The NCSC’s guidance is aimed at operational technology organisations, particularly those deploying equipment across greenfield and brownfield sites
Operational technology – the infrastructure that controls and manages industrial infrastructure – is seen as highly vulnerable to being targeted, and loss of that infrastructure can be catastrophic to businesses and the wider landscape.
The new guidance encourages those working in OT roles to not only securely map all digital and physical components of the system to establish where risks may arise, but to limit that mapping to essential viewers only.

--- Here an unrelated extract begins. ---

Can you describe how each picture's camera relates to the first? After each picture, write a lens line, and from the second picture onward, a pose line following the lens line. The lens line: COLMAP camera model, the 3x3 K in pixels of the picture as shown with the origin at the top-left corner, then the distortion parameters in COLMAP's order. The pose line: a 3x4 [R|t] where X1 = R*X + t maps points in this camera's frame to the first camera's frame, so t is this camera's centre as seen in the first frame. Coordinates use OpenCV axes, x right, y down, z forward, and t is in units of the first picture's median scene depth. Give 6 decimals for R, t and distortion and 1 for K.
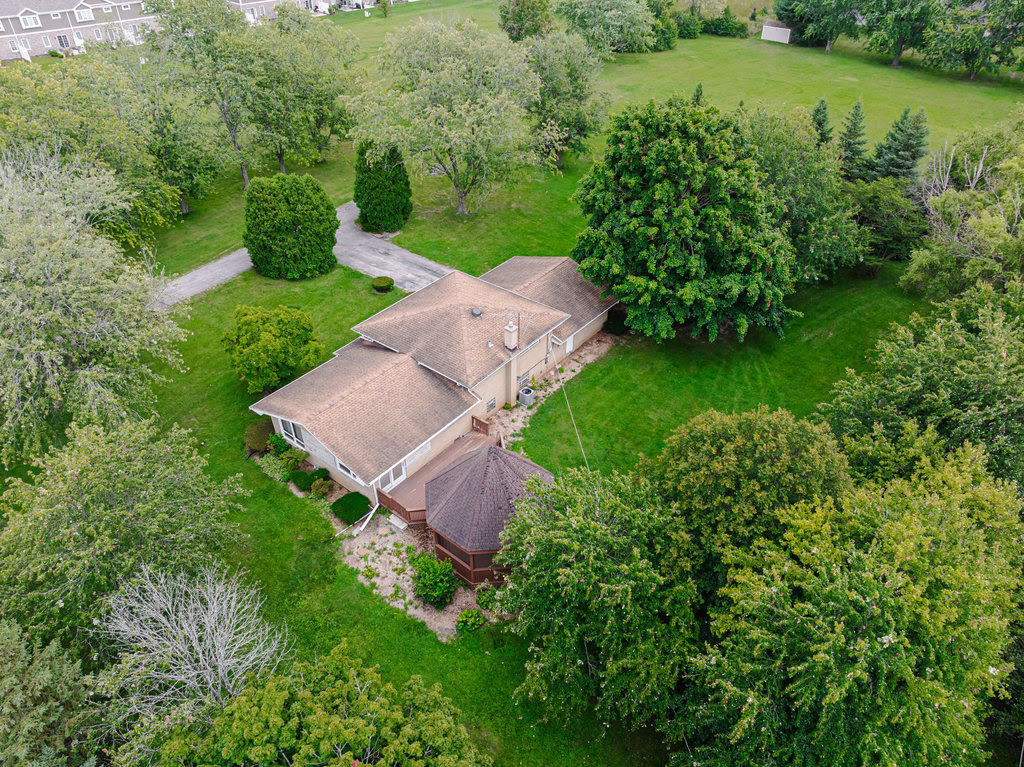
lens RADIAL K [[740.1, 0, 511.8], [0, 740.1, 382.4], [0, 0, 1]] dist [-0.039855, 0.001761]
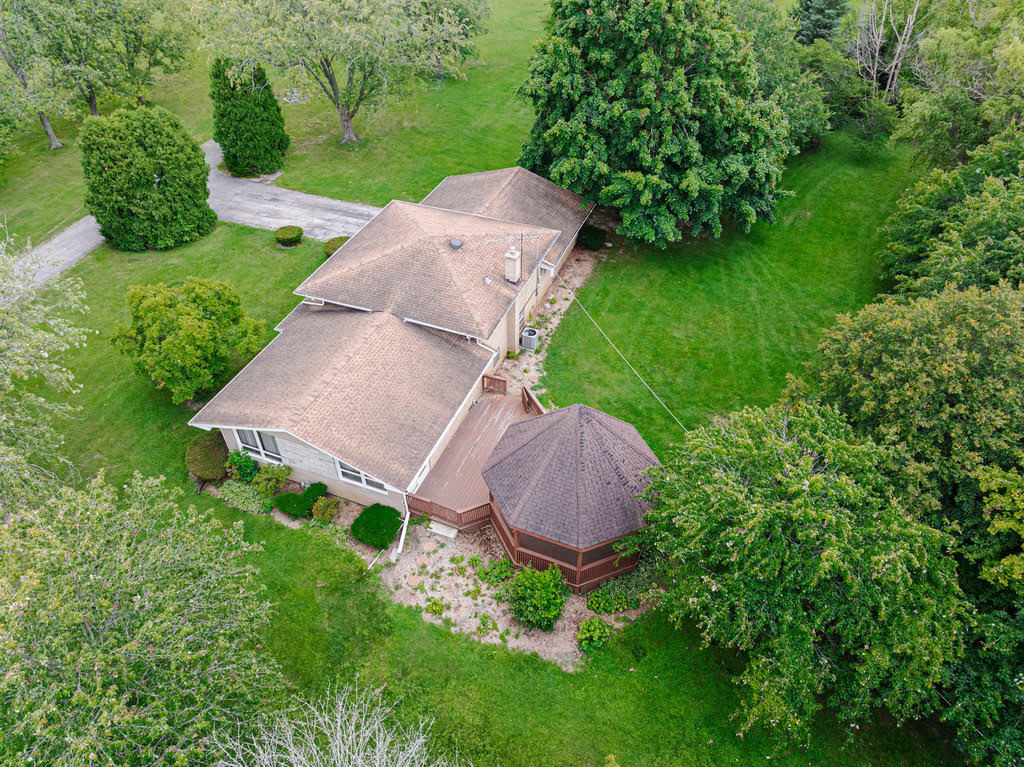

This definitive record should cover key factors that could put companies at risk, including components, connectivity, system architecture and third-party access to infrastructure, and the potential impact to the business if something was to happen.
Laura Gillespie, a cyber readiness expert with Pinsent Masons, said the advice was essential for companies who might find themselves at risk.
“Operational technology can be a prime target to threat actors, who understand that business operation disruption can escalate very quickly, putting victims under pressure to closely consider the need for threat actor engagement,” she added.
Stuart Davey, a cyber expert at Pinsent Masons with a particular focus on critical national infrastructure (CNI) warned: “While many manufacturing processes increasingly rely on technology-based processes, other sectors and critical national infrastructure are equally at risk. It is crucial potential victims understand how operational technology is mapped, to ensure they are prepared in the event of an attack”.
“With the Cyber Security and Resilience Bill expected by the end of 2025, which will bring greater protections to CNI, the UK is doubling down on efforts to ensure businesses take a proactive approach to cyber security.”